Can I customize the scenario for my team’s design or code review process?

Yes. You can swap in a different artifact, such as an API change, a landing page, a dashboard, or a component library update, while keeping the same critique structure. You can also adjust the persona’s temperament, the learner objective, and the rubric criteria to match your team’s expectations for review comments. If your team uses a specific framework like accessibility checks or design-system standards, you can add those as rubric items. The template is meant to be adapted, not used as a one-size-fits-all script.

What should I avoid when using this template?

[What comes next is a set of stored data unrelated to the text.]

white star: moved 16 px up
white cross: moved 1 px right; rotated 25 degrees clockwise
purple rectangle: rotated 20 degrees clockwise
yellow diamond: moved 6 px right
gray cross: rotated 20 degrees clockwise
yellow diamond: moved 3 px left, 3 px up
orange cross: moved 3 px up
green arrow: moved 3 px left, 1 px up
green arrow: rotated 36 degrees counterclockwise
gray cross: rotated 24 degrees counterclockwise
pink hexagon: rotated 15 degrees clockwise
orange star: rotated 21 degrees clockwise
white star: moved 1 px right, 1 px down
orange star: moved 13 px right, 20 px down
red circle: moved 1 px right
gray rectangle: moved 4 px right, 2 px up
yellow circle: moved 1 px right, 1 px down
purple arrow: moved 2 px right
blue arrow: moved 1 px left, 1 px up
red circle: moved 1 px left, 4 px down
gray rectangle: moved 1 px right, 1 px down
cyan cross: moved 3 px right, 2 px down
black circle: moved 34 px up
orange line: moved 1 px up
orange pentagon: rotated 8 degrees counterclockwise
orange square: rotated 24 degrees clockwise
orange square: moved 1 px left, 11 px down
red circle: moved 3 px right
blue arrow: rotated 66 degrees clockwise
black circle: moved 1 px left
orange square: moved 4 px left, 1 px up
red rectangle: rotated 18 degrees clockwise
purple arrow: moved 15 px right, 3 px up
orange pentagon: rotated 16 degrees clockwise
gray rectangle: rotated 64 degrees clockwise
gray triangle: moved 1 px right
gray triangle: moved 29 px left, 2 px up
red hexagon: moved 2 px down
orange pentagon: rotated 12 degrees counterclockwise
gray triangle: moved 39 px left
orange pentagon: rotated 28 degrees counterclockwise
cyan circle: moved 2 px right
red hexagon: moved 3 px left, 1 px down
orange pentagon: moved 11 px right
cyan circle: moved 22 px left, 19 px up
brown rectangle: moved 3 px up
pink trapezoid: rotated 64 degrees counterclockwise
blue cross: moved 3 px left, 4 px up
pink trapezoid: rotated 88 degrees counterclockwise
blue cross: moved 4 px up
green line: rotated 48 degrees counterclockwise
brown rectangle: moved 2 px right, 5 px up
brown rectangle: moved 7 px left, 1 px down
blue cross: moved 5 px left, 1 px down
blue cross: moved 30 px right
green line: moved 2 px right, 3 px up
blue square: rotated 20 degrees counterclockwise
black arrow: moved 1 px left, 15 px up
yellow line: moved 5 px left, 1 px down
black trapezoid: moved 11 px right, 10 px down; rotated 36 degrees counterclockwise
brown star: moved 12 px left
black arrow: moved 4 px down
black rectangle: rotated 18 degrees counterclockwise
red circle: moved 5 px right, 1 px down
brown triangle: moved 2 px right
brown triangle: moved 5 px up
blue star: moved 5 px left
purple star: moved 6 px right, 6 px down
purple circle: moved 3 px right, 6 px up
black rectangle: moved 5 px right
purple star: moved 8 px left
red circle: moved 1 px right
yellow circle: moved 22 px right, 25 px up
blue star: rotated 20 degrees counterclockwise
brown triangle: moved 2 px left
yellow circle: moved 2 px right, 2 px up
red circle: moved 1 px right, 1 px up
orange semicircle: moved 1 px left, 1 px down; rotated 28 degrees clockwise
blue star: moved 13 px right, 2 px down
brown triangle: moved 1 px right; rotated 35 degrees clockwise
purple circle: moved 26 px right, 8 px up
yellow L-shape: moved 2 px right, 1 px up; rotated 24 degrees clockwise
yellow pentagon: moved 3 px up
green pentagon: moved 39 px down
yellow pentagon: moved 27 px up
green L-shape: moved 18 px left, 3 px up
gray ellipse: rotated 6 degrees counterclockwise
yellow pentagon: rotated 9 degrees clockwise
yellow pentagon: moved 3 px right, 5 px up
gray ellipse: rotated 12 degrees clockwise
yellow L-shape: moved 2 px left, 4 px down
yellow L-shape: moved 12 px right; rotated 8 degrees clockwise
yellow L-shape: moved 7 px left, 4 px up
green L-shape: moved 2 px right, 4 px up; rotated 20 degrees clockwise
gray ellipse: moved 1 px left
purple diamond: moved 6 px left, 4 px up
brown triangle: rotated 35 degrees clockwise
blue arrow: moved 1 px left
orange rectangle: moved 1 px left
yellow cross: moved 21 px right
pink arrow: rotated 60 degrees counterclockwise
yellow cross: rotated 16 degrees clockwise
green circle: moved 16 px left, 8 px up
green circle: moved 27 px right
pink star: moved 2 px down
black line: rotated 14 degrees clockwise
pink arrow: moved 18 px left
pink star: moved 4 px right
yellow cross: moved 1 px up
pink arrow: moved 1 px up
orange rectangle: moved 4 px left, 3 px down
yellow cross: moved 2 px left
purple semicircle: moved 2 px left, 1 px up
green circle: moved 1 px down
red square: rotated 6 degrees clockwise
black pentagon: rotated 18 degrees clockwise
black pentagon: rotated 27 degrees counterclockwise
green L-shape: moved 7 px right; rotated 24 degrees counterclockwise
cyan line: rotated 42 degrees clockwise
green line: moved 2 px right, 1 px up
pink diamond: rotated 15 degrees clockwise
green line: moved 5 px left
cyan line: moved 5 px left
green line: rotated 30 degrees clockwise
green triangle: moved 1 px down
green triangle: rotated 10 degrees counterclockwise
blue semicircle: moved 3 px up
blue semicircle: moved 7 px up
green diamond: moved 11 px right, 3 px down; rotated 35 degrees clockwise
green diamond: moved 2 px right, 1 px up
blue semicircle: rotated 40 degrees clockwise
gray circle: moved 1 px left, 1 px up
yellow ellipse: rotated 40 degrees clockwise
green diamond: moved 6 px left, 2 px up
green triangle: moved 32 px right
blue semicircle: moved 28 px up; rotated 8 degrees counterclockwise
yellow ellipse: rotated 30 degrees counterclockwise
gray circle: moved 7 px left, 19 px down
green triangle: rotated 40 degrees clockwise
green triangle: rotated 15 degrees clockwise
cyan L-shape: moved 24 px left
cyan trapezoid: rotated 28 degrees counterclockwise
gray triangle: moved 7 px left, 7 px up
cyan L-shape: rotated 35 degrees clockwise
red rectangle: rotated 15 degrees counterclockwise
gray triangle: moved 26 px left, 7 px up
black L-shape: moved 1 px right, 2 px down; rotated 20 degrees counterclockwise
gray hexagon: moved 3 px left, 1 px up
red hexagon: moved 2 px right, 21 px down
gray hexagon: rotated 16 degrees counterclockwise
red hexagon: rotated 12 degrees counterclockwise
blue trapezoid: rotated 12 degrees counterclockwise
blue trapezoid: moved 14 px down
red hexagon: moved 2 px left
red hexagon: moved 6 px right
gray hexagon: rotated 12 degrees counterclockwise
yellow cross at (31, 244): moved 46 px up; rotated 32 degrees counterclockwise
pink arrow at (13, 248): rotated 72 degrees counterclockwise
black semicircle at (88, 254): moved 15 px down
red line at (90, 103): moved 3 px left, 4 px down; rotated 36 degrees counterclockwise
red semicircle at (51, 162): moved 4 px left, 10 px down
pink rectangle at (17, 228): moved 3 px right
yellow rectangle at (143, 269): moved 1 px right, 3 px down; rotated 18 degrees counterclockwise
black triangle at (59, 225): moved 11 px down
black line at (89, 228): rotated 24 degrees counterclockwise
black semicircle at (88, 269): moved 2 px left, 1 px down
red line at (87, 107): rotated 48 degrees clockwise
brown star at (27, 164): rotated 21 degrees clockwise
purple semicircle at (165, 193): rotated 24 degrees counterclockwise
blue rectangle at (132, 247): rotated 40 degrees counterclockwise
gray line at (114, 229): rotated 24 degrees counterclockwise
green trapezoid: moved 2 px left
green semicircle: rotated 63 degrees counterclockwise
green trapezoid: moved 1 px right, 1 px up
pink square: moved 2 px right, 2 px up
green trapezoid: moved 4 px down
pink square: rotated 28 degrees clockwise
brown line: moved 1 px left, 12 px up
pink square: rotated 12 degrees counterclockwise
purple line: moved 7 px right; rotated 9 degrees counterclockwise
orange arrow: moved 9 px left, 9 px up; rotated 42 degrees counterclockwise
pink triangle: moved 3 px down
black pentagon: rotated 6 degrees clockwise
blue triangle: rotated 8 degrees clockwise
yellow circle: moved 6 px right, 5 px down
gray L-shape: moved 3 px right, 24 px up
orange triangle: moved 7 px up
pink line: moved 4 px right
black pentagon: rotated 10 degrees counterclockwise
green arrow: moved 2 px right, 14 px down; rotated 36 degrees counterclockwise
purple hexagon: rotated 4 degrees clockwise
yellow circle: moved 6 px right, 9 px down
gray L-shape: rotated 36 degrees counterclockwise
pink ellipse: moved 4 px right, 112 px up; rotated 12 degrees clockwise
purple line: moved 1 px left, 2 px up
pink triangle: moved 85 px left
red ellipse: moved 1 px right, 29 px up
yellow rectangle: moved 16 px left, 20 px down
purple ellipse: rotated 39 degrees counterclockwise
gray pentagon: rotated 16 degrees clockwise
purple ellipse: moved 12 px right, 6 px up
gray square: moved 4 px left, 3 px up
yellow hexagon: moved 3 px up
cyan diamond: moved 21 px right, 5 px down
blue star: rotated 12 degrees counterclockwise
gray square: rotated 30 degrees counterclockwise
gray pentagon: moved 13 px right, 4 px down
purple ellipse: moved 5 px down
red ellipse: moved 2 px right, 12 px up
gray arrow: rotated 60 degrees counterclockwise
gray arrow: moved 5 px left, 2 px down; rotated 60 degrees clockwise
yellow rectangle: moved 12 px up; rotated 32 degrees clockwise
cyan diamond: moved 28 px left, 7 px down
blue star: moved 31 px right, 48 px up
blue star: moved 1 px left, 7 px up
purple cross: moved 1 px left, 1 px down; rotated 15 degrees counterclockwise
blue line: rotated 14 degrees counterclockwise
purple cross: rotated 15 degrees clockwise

Avoid vague comments like "this feels off" or "I don’t like it" because they do not give the presenter anything to act on. Do not frame the feedback as a judgment of the person’s skill or intent. Another common mistake is jumping straight to a solution without explaining why the current version creates a problem. The strongest attempts stay grounded in observable behavior, user impact, and a concrete next step.

How does the defensive persona help with practice?

Avery is thoughtful and proud of the work, so the conversation does not stay easy if your critique is vague or overly harsh. That makes the roleplay more realistic because real review meetings often include some pushback. If you acknowledge the work first, explain the issue clearly, and stay steady when challenged, the persona softens and the conversation becomes productive. If you dismiss the work or speak too broadly, Avery should push back, which helps you practice recovery.

Can this be used for both code reviews and design reviews?

Yes, but the current scenario is written around a design review of a checkout flow. The same structure also works for code review if you replace the artifact and adjust the critique points to match code quality, maintainability, or test coverage. For code review, you would usually make the learner objective more specific to implementation concerns and change the rubric to reflect technical clarity. The core skill remains the same: critique the work with enough detail that the other person can improve it.